Job:
Without the pictures, set down every line of the data exactly.

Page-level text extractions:
------------------------------------
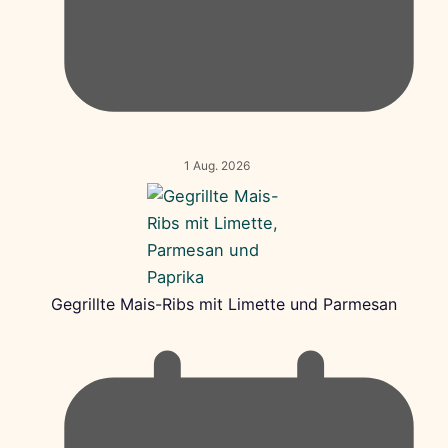
1 Aug. 2026
Gegrillte Mais-Ribs mit Limette und Parmesan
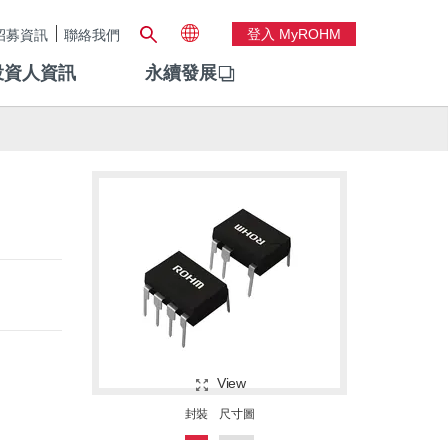
登入 MyROHM
招募資訊
聯絡我們
投資人資訊
永續發展
View
封裝
尺寸圖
------------------------------------
Answer area:
1 Aug. 2026
Gegrillte Mais-Ribs mit Limette und Parmesan
登入 MyROHM
招募資訊
聯絡我們
投資人資訊
永續發展
View
封裝
尺寸圖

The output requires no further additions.